Gläserne Manufaktur: Kein BYD-Einstieg in Sicht
Die Gerüchte um eine mögliche Teilübernahme oder die Nutzung der Gläsernen Manufaktur in Dresden durch den chinesischen Elektroautobauer BYD sind vom Tisch. Ein Sprecher von Volkswagen Sachsen dementierte entsprechende Berichte aus chinesischen Medien. Zuvor hatte das Branchenportal CarNewsChina spekuliert, dass der chinesische Autobauer BYD die Flächen zur Umgehung von EU-Strafzöllen für eine deutsche Endmontage nutzen wolle.
Zukunft der Gläsernen Manufaktur
Nachdem die Fahrzeugproduktion des VW ID.3 Ende 2025 ausgelaufen ist, steht das Gebäude vor einer neuen Ausrichtung. Volkswagen hält an dem Plan fest, gemeinsam mit dem Freistaat Sachsen und der Technischen Universität Dresden einen Innovationscampus aufzubauen und den Standort zumindest als Auslieferungsort für Fahrzeuge zu erhalten.

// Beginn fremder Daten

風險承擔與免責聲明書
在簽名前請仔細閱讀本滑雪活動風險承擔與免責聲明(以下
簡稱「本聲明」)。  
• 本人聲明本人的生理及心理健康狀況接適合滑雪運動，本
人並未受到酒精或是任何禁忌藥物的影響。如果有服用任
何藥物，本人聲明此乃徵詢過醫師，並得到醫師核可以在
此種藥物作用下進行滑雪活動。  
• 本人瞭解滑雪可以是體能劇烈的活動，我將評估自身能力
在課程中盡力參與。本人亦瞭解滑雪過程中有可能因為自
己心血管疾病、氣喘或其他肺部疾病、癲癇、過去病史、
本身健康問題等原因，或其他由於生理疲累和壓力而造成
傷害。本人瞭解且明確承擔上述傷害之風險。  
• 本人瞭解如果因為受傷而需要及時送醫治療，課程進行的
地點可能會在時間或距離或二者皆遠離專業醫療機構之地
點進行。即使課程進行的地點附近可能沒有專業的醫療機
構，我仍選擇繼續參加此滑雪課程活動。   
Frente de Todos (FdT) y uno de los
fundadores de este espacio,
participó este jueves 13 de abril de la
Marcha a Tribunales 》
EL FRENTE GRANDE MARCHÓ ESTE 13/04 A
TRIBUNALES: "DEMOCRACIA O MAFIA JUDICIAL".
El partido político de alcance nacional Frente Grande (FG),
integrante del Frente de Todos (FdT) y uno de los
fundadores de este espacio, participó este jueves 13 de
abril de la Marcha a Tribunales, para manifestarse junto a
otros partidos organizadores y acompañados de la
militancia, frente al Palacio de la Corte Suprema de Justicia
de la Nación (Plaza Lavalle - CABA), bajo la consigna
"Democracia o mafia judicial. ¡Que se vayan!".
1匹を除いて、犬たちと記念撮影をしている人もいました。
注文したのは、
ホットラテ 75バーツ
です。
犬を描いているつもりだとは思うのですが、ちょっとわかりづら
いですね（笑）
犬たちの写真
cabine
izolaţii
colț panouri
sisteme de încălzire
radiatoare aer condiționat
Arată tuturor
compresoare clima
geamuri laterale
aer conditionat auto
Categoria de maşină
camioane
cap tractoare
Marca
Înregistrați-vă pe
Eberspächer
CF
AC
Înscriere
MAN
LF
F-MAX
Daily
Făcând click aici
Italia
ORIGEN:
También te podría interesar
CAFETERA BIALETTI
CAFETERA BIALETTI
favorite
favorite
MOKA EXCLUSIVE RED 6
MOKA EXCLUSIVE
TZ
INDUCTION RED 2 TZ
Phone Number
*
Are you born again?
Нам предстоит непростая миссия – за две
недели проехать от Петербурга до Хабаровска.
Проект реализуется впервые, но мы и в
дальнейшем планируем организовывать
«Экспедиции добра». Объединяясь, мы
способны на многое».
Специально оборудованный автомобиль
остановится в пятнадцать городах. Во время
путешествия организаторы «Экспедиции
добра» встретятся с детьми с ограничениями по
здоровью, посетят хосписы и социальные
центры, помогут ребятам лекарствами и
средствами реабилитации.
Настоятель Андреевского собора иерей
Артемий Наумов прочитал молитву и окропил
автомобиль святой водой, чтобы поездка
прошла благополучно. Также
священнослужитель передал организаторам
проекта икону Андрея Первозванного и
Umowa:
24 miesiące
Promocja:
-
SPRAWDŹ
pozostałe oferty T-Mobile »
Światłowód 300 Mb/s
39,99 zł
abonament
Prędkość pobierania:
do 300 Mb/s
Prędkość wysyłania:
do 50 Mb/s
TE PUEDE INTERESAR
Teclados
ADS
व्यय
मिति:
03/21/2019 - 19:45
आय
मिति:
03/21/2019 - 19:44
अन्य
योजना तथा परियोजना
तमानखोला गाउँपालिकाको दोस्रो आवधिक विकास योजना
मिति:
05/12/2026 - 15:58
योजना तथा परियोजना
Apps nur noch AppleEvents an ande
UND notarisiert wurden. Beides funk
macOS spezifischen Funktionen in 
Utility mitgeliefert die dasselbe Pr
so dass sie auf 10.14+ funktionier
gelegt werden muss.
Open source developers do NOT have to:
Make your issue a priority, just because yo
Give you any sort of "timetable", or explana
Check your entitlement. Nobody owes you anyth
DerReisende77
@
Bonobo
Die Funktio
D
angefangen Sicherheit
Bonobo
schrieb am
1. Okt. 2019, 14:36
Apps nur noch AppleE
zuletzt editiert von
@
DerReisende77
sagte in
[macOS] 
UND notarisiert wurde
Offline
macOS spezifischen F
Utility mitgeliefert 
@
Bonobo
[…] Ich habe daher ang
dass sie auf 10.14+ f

Die Gerüchte im Faktencheck
| Aspekt | Bericht / Gerücht | Faktenlage (Stand Mai 2026) |
|---|---|---|
| Verhandlungen | BYD und VW verhandeln über Teilübernahme | Dementiert von Volkswagen Sachsen. |
| Investitionssumme | 50 Millionen Euro | Spekulativer Natur; unbestätigt. |
| Geplante Nutzung | Fertigung von Elektroautos, um Zölle zu umgehen | Weiterhin als Innovations-Hub und Auslieferungszentrum geplant. |
Hintergrund der Spekulation
Dass die Meldung hohe Wellen schlug, liegt vor allem an der strategischen Marktlage: Chinesische Hersteller wie BYD, Xpeng oder SAIC suchen nach Wegen, die zusätzlichen EU-Ausgleichszölle auf chinesische E-Auto-Importe zu umgehen. Ein Produktionsstandort mit dem Label „Made in Germany“ hätte für BYD eine hohe Symbolkraft. Dennoch erteilte VW diesen Überlegungen eine klare Absage.
„Wir weisen diese Spekulation entschieden zurück.“ – Sprecher von Volkswagen Sachsen.